Nationally, 192 of the more than 5,000 nonprofit hospitals converted to for-profit status between 1990 and 1996. Nonprofit hospitals have traditionally provided such charitable community services as uncompensated care for uninsured and underinsured patients, in return receiving financial benefits including exemption from federal, state and local taxes. Although proceeds from hospital conversions are usually directed to other charitable entities, concerns have been raised about the potential loss of community benefits as well as use of conversion proceeds for nonhealth-related activities.

Significantly, the Report found that such transactions were "not routinely subject to public disclosure," and therefore, "[a] growing number of states are recognizing the public interest at stake and becoming more involved in overseeing the conversion process and reviewing terms of the conversion transactions." Most hospitals did report that they included provisions for continued charity care in the sales agreements, but the for-profit hospital or joint venture boards of directors that resulted from the conversions are mainly responsible for ensuring compliance with the agreements.
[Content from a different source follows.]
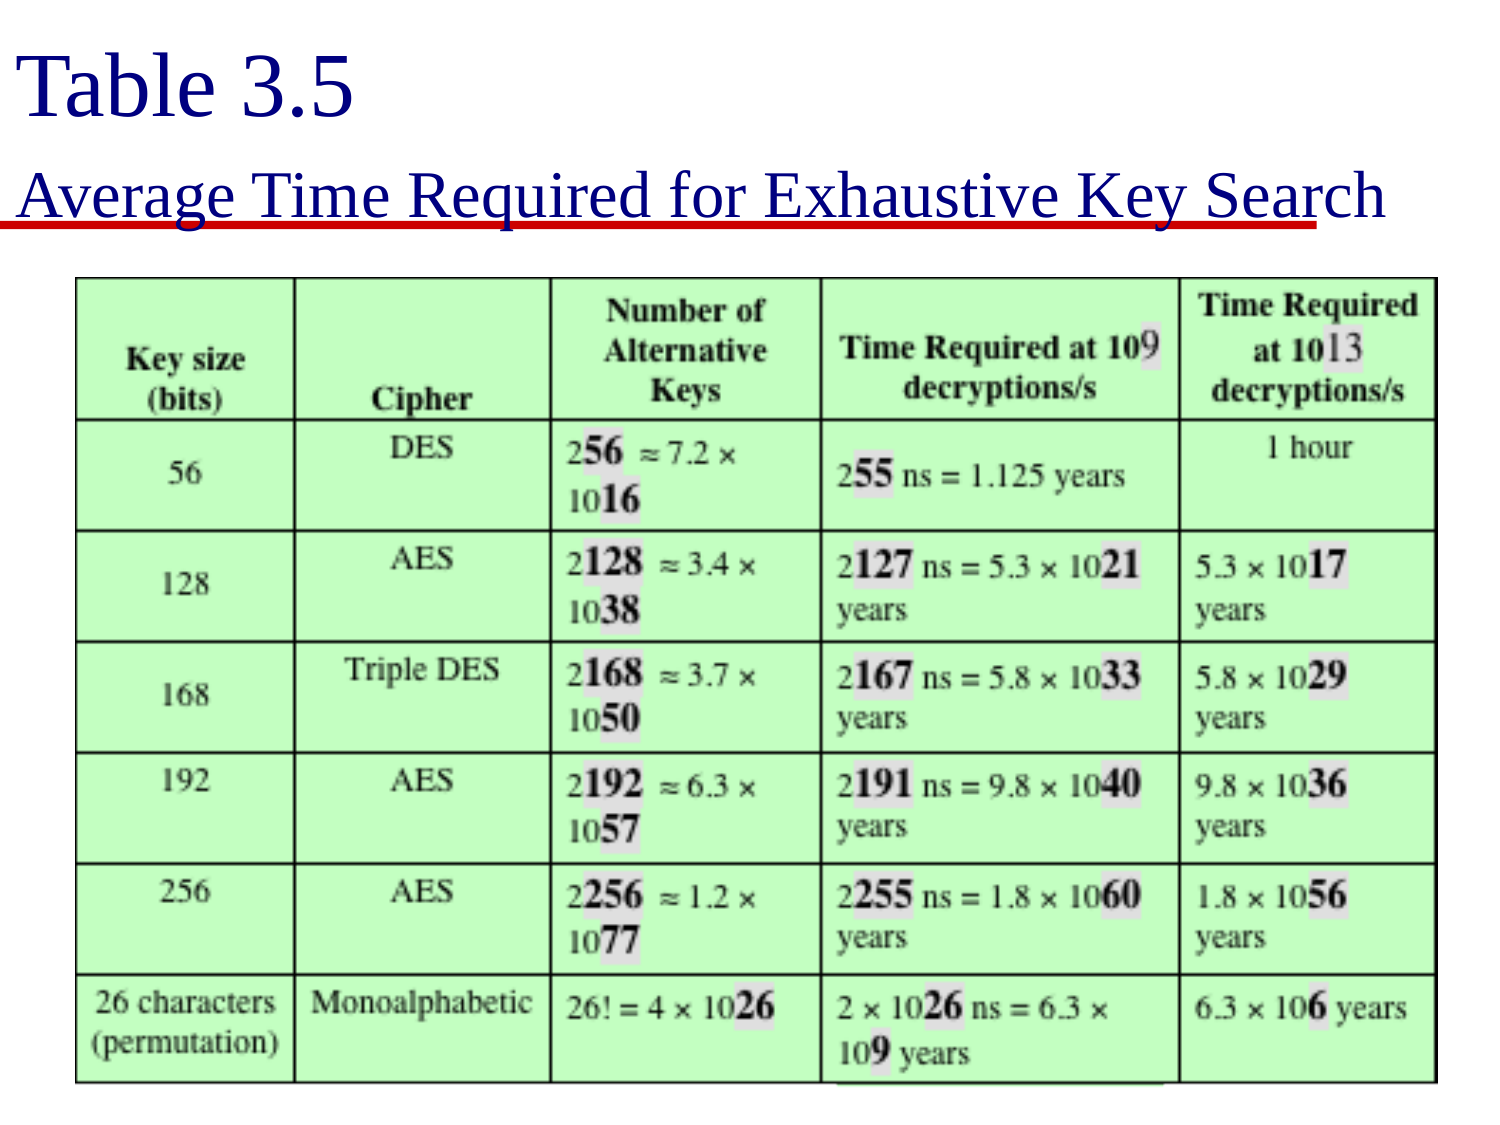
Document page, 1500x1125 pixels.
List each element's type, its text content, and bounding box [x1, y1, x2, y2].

The increasing concerns raised about nonprofit conversions prompted legislation in 24 states and the District of Columbia at the time of the Report. Most legislation contains provisions requiring advance notice, state review and approval, and public disclosure and hearing. Legislation regulating nonprofit conversions continues in 1998, with 34 states introducing legislation, and 17 measures becoming law as of October 1998.

Attorneys general generally have a duty to protect non-profits’ charitable assets, including funds initially donated to a nonprofit health care organization, together with any increase in value of such funds and other sources of income of the entity. Charities raise funds through public appeals and other activities, and the attorney general is responsible for representing the public’s expectation that funds raised contribute to the entity’s charitable services. Until recently, charity law was mostly derived from the common law rather than statute. An attorney general can ensure that boards of directors of nonprofit organizations follow the law by filing a lawsuit alleging breach of fiduciary duty by the directors, e.g., if a conversion violates common-law, charitable trust principles or is arguably not in the public interest because the charitable trust assets are undervalued. Legislation should help remove such transactions from the courts by outlining the procedures for converting nonprofit entities.